В соседней комнате, за круглым столиком, сидел и кушал котлетку, под наблюдением англичанки Мими, маленький мальчик, круглолицый, голубоглазый, в красной, шитой золотом курточке, вроде гусарского ментика, государь наследник Александр Николаевич.
Он первый услышал "ура" на площади, подбежал к окну и закричал, захлопал в ладоши:
– Папенька! Папенька!
В парадных залах дворца, сиявших огненными гроздьями люстр, золотой жужжащий улей смолк, когда вошел государь.
"Не узнать – совсем другой человек: такая перемена в лице, в поступи, в голосе", – тотчас заметили все.
"Tout de suit il a pris de l'applombe, – подумал князь Александр Николаевич Голицын. – Пошел не тем, чем вернулся; пошел самозванцем, вернулся самодержцем".
– Благословен Грядый во имя Господне, – встретил государя, входившего в церковь, митрополит Серафим торжественным возгласом.

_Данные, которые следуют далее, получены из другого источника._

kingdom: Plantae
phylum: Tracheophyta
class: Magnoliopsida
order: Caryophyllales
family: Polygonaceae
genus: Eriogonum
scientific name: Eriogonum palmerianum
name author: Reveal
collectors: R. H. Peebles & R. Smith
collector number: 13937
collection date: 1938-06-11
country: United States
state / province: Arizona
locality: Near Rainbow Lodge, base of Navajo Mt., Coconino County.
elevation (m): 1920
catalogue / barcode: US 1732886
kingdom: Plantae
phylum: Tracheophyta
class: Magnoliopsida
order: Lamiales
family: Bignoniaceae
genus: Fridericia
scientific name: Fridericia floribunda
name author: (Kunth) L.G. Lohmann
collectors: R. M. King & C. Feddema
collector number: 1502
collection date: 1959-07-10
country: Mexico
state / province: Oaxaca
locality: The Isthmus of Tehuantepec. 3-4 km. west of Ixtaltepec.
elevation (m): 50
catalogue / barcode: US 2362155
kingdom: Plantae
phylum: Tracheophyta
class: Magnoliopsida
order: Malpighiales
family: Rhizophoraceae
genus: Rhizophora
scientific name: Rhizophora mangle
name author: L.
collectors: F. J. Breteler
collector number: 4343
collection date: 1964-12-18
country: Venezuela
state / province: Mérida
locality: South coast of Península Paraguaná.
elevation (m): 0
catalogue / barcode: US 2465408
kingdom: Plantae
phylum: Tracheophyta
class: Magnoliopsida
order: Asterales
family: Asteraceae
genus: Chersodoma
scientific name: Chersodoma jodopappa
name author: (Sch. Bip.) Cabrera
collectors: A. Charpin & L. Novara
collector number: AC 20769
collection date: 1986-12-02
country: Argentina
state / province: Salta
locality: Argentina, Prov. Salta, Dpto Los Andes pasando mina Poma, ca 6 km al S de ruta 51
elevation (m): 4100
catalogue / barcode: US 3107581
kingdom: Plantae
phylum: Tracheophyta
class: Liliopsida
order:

– Благочестивейшему, самодержавнейшему государю императору всея России, Николаю Павловичу многая лета! Да подаст ему Господь благоденственное и мирное житие, здравие же и спасение, и на враги победу и одоление! – загудел в конце молебствия громоподобный голос диакона.
"Да, Божьей милостью император самодержец всероссийский! Что дал мне Бог, ни один человек у меня не отнимет", – подумал государь и поверил окончательно, что все как следует.
Глава двенадцатая
"Крови боимся, без крови хотим. Но будет кровь, только напрасная", – вспоминались Голицыну слова Каховского. "Напрасная! Напрасная! Напрасная!" – стучало в больной голове его, как бред, однозвучно-томительно.
Лежа на софе, глядел он сквозь прищуренные, лихорадочно горящие веки на светлый круг от лампы под зеленым абажуром в полутемной комнате, на библиотечные полки с книгами, выцветшие нежные пастели бабушек и дедушек – все такое уютное, мирное, тихое, что сегодняшний день на площади казался страшным сном.
Поздно ночью, когда все уже кончилось, унтер-офицер Московского полка, спасаясь от погони конных разъездов и пробираясь по глухим, занесенным снежными сугробами задворкам, у Крюкова канала наткнулся в темноте на Голицына, уснувшего между поленницами дров, окоченевшего и полу замерзшего; подумал, что мертвый, хотел пройти мимо, но услышал слабый стон, наклонился, заглянул в лицо, при тусклом свете фонаря узнал одного из бывших на площади начальников и доложил о нем Вильгельму Карловичу Кюхельбекеру, который находился поблизости, с кучкой бежавших солдат.
Голицына привели в чувство, усадили на извозчика, и Кюхельбекер отвез его к Одоевскому, с которым жил вместе у Большого театра. Хозяина не было дома – еще не вернулся с площади.
Узнав, что все товарищи целы, Голицын сразу ожил и, вспомнив обещание, данное Мариньке, – увидеться с ней в последний раз, может быть, перед вечной разлукой, – хотел тотчас ехать домой. Но Кюхельбекер не пустил его, уложил, укутал, обвязал голову полотенцем с уксусом, напоил чаем, пуншем и еще каким-то декоктом собственного изобретения.
Голицыну спать не хотелось; он только прилег отдохнуть, но закрыл глаза и мгновенно глубоко заснул, как будто провалился в яму.